Monday, June 28, 2021

Paul Conrad's "The Apache Diaspora"

Paul Conrad is Associate Professor of Native American History and Literature at the University of Texas at Arlington.

He applied the “Page 99 Test” to his new book, The Apache Diaspora: Four Centuries of Displacement and Survival, and reported the following:
The enslavement of Native Americans was ubiquitous throughout the Americas, even though the practice was often illegal in colonial societies. Page 99 of my book examines this history in a particular time and place, in what is now Northern Mexico in the 18th century. Drawing from records of civil suits I found in an archive in Chihuahua, I describe area residents wrangling with each other over botched slave sales, the theft of slaves, slaves who ran away, and more. Caught in the maelstrom were Apaches like those I discuss on page 99 named Francisca and Rita. While their enslavement was in fact illegal in the Spanish empire, the fact it was widely accepted by both area residents and local courts ultimately kept them ensnared in exploitative circumstances not of their own choosing. As I explain on this page, the details of their stories, “reflect the experience of other Native people turned Apaches slaves whose lives did not make it into the archival records: lives characterized by relative powerlessness and vulnerability.”

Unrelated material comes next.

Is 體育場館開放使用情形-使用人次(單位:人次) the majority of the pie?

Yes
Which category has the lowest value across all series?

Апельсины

The page 99 test works very well for my book. This is because the page examines important themes of the book as a whole. For example, it highlights the experience of displaced Native people and the colonial interests that fueled their displacement, such as demand for labor. Another key theme that runs throughout the book that is discussed on this page is the disconnect between law and governmental policy and the lived experience of people impacted by them on the ground.

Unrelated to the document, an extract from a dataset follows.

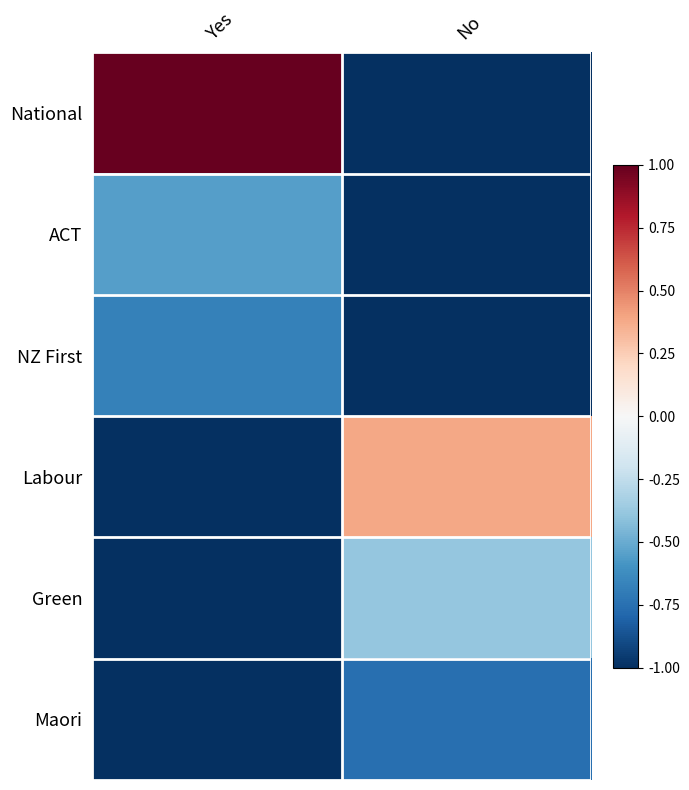

How many series are shown in this chart?

6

If the test works well in my case overall, I do have to say that the page itself isn’t one of my favorites. My favorite pages in my book are those when I was able to present Indigenous people’s own words and perspectives, and trace out their experiences of the trauma of being uprooted from kin and homeland in detail. In this page of the book, the source material I had to work with was rich in certain respects—it showed how masters were completely unafraid to reveal they illegally owned and exploited Native people, for example. But it was also frustratingly fragmentary, as few of the suits from this archive included testimony from the enslaved Apaches themselves, though such testimony was not uncommon in other times and places I examine in the book.

In sum, the test itself is really a total success, in the sense that it reveals the analysis and arguments of the book while also revealing its limitations.